Advances in Mapping Tumor Progression from Precancer Atlases

Abstract

Tissue profiling technologies present opportunities for understanding transition from precancerous lesions to malignancy, which may impact risk stratification, prevention, and even cancer treatment. A human precancer atlas building effort is ongoing to tackle the significant challenge of decoding the heterogeneity among cells, specimens, and patients. Here, we discuss the findings resulting from atlases built across precancer types, including those found in colon, breast, lung, stomach, cervix, and skin, using bulk, single-cell, and spatial profiling strategies. We highlight two main themes that emerge across precancer types: the ordering of molecular events that occur during tumor progression and the fluctuation of microenvironmental response during precancer progression. We further highlight the key challenges of data integration across large cohorts of patients, and the need for computational tools to reliably annotate and quality control high-volume, high-dimensional data.

Figure 1.. Bulk, single-cell and spatial profiling of precancers.

(A) Bulk, (B) single cell, and (C) spatial profiling technologies can interrogate different aspects of a sample. Bulk technologies have low resolution. They are more suited for deciphering inter-sample differences, but they can be applied in a high throughput manner and have the most mature operation pipelines. Single- cell technologies can evaluate individual cells, and thus, can characterize intra-sample heterogeneity, enabling differences between cell types or cell states to be investigated. Single-cell technologies are more susceptible to data quality issues. Spatial profiling technologies uncover an additional layer of information within a sample, that of spatial organization, enabling examination of spatial heterogeneity and macro-structures. The newer technologies are more challenging to be applied in a high throughput way due to the demands of downstream analysis and prohibitive cost.

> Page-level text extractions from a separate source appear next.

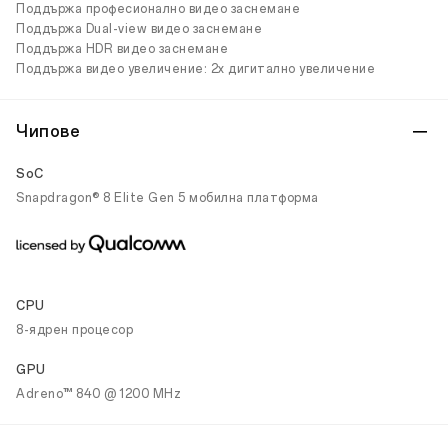
Поддържа професионално видео заснемане
Поддържа Dual-view видео заснемане
Поддържа HDR видео заснемане
Поддържа видео увеличение: 2x дигитално увеличение
Чипове
SoC
Snapdragon® 8 Elite Gen 5 мобилна платформа
CPU
8-ядрен процесор
GPU
Adreno™ 840 @ 1200 MHz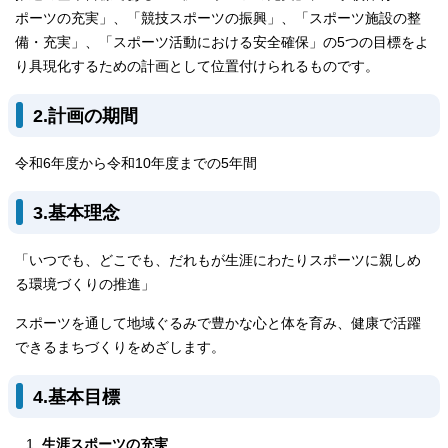
ポーツの充実」、「競技スポーツの振興」、「スポーツ施設の整
備・充実」、「スポーツ活動における安全確保」の5つの目標をよ
り具現化するための計画として位置付けられるものです。
2.計画の期間
令和6年度から令和10年度までの5年間
3.基本理念
「いつでも、どこでも、だれもが生涯にわたりスポーツに親しめ
る環境づくりの推進」
スポーツを通して地域ぐるみで豊かな心と体を育み、健康で活躍
できるまちづくりをめざします。
4.基本目標
生涯スポーツの充実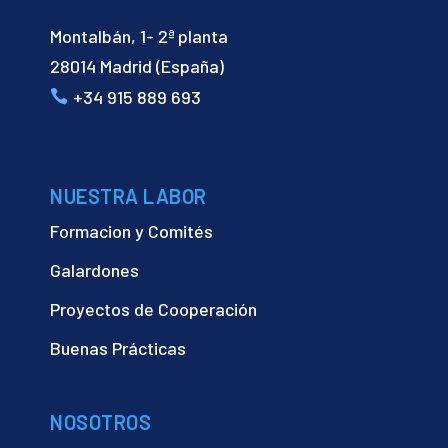
Montalbán, 1- 2ª planta
28014 Madrid (España)
+34 915 889 693
NUESTRA LABOR
Formacion y Comités
Galardones
Proyectos de Cooperación
Buenas Prácticas
NOSOTROS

Figure 2.. Common themes that emerge from precancer atlasing studies.

Through the multi-dimensional characterizations of precancerous lesions along the progression axis, a continuum of molecular and cellular alterations and increased heterogeneity were found. Many driver events can already be observed in premalignancies, implying their roles in tumor initiation, whereas less prevalent and more diverse sporadic alterations are their key players fueling progression. A cytotoxic immune environment usually presents in the precancers and is gradually replaced by an immunosuppressive environment. Atlasing efforts identify biomarkers and elucidate biological mechanisms in tumor progression that can potentially predict a precancer’s risk of progression. They can also provide valuable targets for cancer intervention and prevention. Abbreviations: NK- nature killer cell, TH: T Helper cell, CTL- cytotoxic T lymphocyte, M1&2- M1&M2 macrophages, mDC: mature dendritic cell, T-reg - regulatory T cell, MDSC- myeloid derived suppressor cell, iDC-immature dendritic cell.